Animal

Country diary: marsh harriers fly low in the orange glow of the sallows


In this weirdest, wettest of autumns there is at least a little compensation in the long-lingering foliage on our winter trees. The sallows are still domes of dull fire in the landscape, and through this slow burn of the last summer’s sunshine there is a looping knot of five marsh harriers at play in the westerlies.

Their flight is low and wind scattered. Yet they keep coming back to the one spot and, against the orange glow of the sallow, they insert these intricate short-lived patterns of mahogany brown, where long, elegant wings and tails tangle with the sudden gusts.

In the British environment there are many things to despair of – the loss of 4 million acres of flower-rich meadow and of 44 million breeding birds during the past century – but the increase in marsh harriers is an indisputable blessing.

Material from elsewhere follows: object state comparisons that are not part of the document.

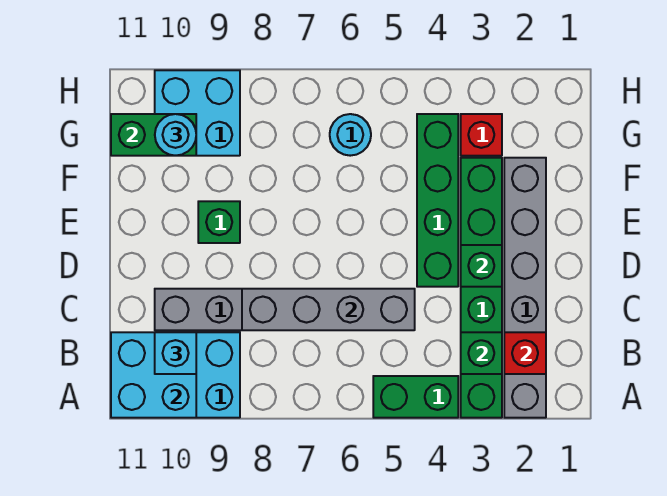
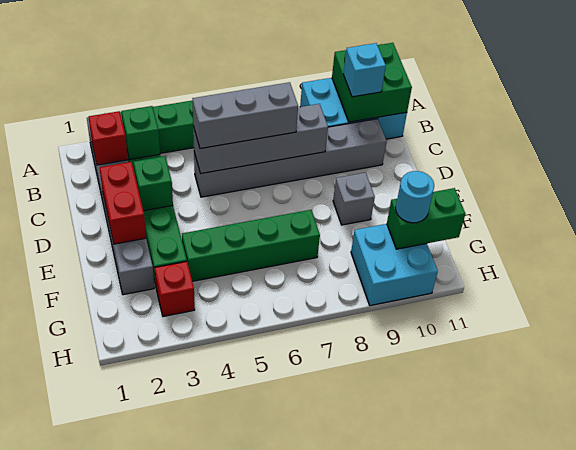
cyan brick A10:B11 level 2 -> green brick A10:B11 level 2
none -> grey brick C5:C7 level 3
none -> red brick D2:E2 level 2
green brick D4:G4 level 1 -> green brick F4:F7 level 1
green brick E9 level 1 -> grey brick E9 level 1
cyan round brick G6 level 1 -> none

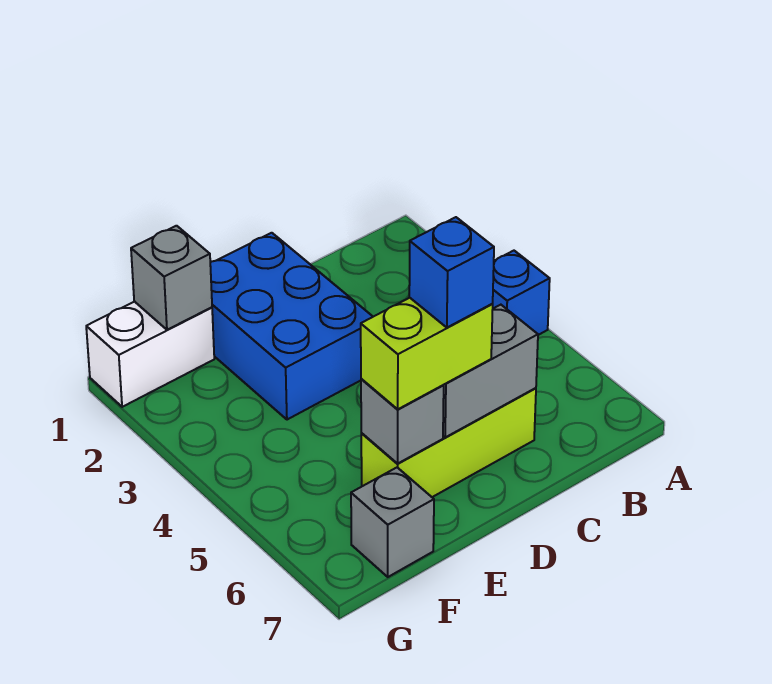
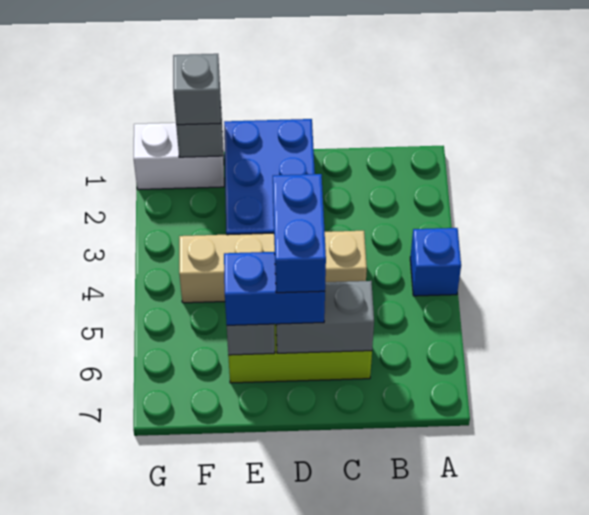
none -> tan brick C4:F4 level 1
lime brick D6:E6 level 3 -> blue brick D6:E6 level 3
blue brick D6 level 4 -> blue brick D5:D6 level 4
grey brick F7 level 1 -> grey brick F1 level 3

Today there are more than 400 breeding pairs from Sussex or Essex north along the English east coast as far as Yorkshire. Yet at the nadir of the species’ fortunes in 1972 there was just one pair in the entire country.

That single success at the RSPB’s Minsmere reserve in Suffolk signalled the end of two phases of extinction, latterly triggered by organochlorine pesticides. Prior to that, it was the sadder but more commonplace story of persecution by game interests. Even today, the bird’s close kin, the hen harrier, is a regular victim of illegal killing by grouse-moor managers.

Yet the overall trend in marsh harriers is still upwards. In our parish, they are daily fare, and last winter I had an occasion when there were 16 large birds of prey – 12 buzzards, two kites, two harriers – on the wing together. Today I count seven harriers and five buzzards.

The other shift in pattern as their numbers increase is a move towards year-round residence. In the 1970s, marsh harriers were summer migrants that flew to Africa in autumn. Even in the 1980s, the entire national total wintering here was just 10 birds, but today they tough it out through the cold periods, and communal roosts, where they gather together for the night, can involve as many as 100 marsh harriers.